Suzanne Klug and daughter Tamara

“It’s been a nightmare,” said Suzanne Klug, of Des Plaines, whose daughter, Tamara, 21, with cerebral palsy and severe developmental delays, has been forced to find a new primary care doctor, surgeon, orthopedic surgeon, neurosurgeon and neurologist after being enrolled in the new Medicaid program. (Heather Charles/Chicago Tribune)

It can take years for people with cerebral palsy, autism, schizophrenia or Down syndrome to find trusted physicians to oversee their health. Now, families and advocates say, those medical relationships are being threatened as Illinois rolls out a new program of HMO-style care for people with serious disabilities.

Many doctors and hospitals are refusing to join the new Medicaid program, which the state hopes will better coordinate care and lower costs for some of its neediest recipients. The providers' rationale: They dislike the bureaucratic hassles and cost-cutting measures associated with managed care.

The ranks of those who have said no, for the moment, include prominent medical centers and physician practices with a long track record of serving the disabled, among them Northwestern Memorial Hospital, Rush University Medical Center, the University of Chicago Medical Center, Children's Memorial Hospital and Loyola University Health System.

Because of the situation, hundreds if not thousands of vulnerable, chronically ill individuals are being forced to find new doctors, some of whom appear ill-equipped to handle their needs, according to consumer advocates and families.

Under traditional Medicaid, people are free to see whichever doctors they like, so long as these providers participate in the government program.

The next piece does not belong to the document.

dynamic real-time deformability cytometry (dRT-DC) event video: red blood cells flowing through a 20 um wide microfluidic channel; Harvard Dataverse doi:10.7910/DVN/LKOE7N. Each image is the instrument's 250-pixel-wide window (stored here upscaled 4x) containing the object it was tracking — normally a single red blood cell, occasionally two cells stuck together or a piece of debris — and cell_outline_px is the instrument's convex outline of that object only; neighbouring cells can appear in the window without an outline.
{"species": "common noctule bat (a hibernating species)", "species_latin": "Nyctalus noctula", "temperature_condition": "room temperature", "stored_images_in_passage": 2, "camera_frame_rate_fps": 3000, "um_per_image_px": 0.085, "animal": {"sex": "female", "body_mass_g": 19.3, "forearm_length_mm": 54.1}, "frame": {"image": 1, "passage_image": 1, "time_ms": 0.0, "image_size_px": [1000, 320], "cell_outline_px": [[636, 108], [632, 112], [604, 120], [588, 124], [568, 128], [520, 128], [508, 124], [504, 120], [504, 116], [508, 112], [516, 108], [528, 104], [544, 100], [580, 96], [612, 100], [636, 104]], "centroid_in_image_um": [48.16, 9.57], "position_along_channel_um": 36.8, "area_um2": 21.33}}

By contrast, under managed care, people are required to seek treatment from restricted networks of hospitals and doctors.

"It's been a nightmare," said Suzanne Klug, of Des Plaines, whose daughter, Tamara, 21, with cerebral palsy and severe developmental delays, has been forced to find a new primary care doctor, surgeon, orthopedic surgeon, neurosurgeon and neurologist after being enrolled in the new Medicaid program.

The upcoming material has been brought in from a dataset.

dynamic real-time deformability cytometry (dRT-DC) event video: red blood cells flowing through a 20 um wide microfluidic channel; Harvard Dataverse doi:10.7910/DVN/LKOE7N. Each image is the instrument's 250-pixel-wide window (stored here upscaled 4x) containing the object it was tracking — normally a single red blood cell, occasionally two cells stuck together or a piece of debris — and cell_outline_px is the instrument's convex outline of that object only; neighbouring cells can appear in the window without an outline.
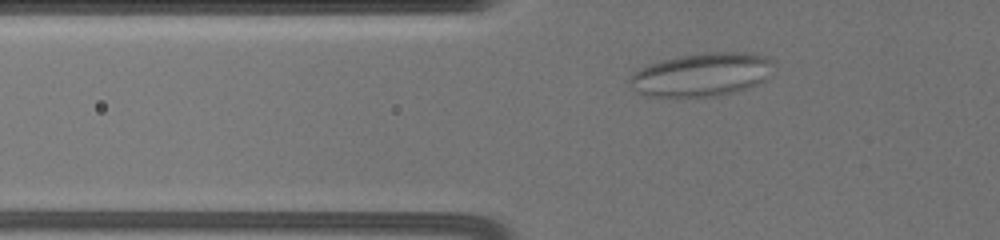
{"species": "common noctule bat (a hibernating species)", "species_latin": "Nyctalus noctula", "temperature_condition": "warm", "stored_images_in_passage": 21, "camera_frame_rate_fps": 3000, "um_per_image_px": 0.085, "animal": {"sex": "female", "body_mass_g": 19.5, "forearm_length_mm": 54.1}, "frame": {"image": 1, "passage_image": 8, "time_ms": 2.333, "image_size_px": [1000, 240], "cell_outline_px": [[772, 60], [764, 80], [748, 88], [716, 96], [644, 96], [636, 92], [628, 84], [628, 80], [640, 68], [648, 64], [680, 56], [708, 52], [752, 52], [768, 56]], "centroid_in_image_um": [59.6, 6.33], "position_along_channel_um": 66.2, "area_um2": 36.01}}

Altogether, almost 40,000 adults with disabilities and Medicaid coverage living in suburban Cook, DuPage, Kane, Will, Kankakee and Lake counties are being affected by the state's push to enroll them in two private, HMO-style plans — Aetna Better Health and IlliniCare Health Plan — that have promised to better coordinate medical care for these needy, vulnerable individuals.

Chicagoans with disabilities on Medicaid are excluded for now but will find themselves in similar arrangements over the next several years if the pilot program expands as expected.

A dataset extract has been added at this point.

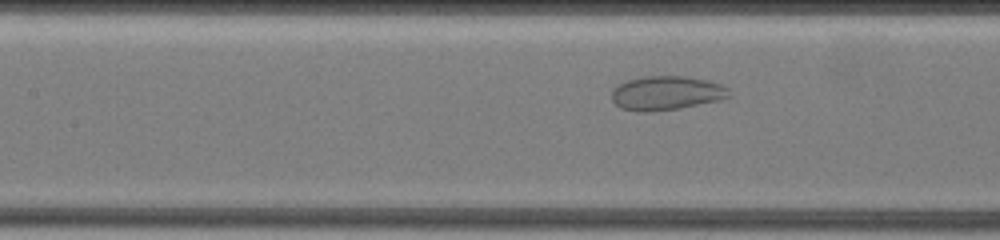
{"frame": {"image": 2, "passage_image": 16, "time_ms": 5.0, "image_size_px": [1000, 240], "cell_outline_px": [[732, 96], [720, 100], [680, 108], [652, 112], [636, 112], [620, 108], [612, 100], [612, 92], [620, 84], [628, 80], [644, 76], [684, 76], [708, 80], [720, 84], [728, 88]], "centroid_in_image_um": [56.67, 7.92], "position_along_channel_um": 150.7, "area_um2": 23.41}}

It's the first time Illinois has required managed care for people on Medicaid — a strategy being adopted by many states — and the change is difficult, report consumer advocates who arranged a meeting with state officials Thursday to discuss their concerns.

"To be forced into something like this — it's so disruptive," Klug said.

The first managed care doctor who saw Tamara "had a look of panic on her face when I rolled her wheelchair into the waiting room, and spent less than five minutes with her before mentioning a waiting room full of patients," Klug said.

Despite repeated reminders, a second doctor failed for more than two weeks to order refills for two essential medicines, for pain and muscle spasms.

Klug is still searching for a neurosurgeon who can check the shunts that drain fluid from Tamara's brain; the closest enrolled in her Aetna plan at the moment is listed as more than 30 miles away.

"It's been endless hassles, endless phone calls, endless anxiety," she said.

People with disabilities began learning about the new managed care arrangements this spring; mandatory enrollment is expected to be completed for all but a few individuals in nursing homes by October.

Most worrisome, advocates say, is the absence of experienced, trusted medical providers from Aetna's and IlliniCare's networks.

"The biggest concern we're hearing is that the physicians people have used in the past are not in (their) networks," said John Jansa, program director of the Progress Center for Independent Living in Forest Park. Some physicians aren't equipped to meet the plans' requirements; others are unwilling to do so, said providers who asked not to be identified.

Of Chicago's leading academic medical centers — institutions that tend to treat the most demanding, complex patients — only the University of Illinois at Chicago Medical Center has agreed to join the new Medicaid pilot program, though several providers indicated they were keeping open the option of signing up later. Only one of Will County's four general hospitals has come on board.

Explaining Rush Medical Center's decision to steer clear of the pilot program, Brent Estes, a vice president, said managed care plans tend to impose burdensome administrative requirements and pursue ways to restrict payments to hospitals. In a statement, Loyola University Health System confirmed that it wasn't joining the Medicaid pilot program at this time, in part because "our expenses for Medicaid exceed our reimbursement."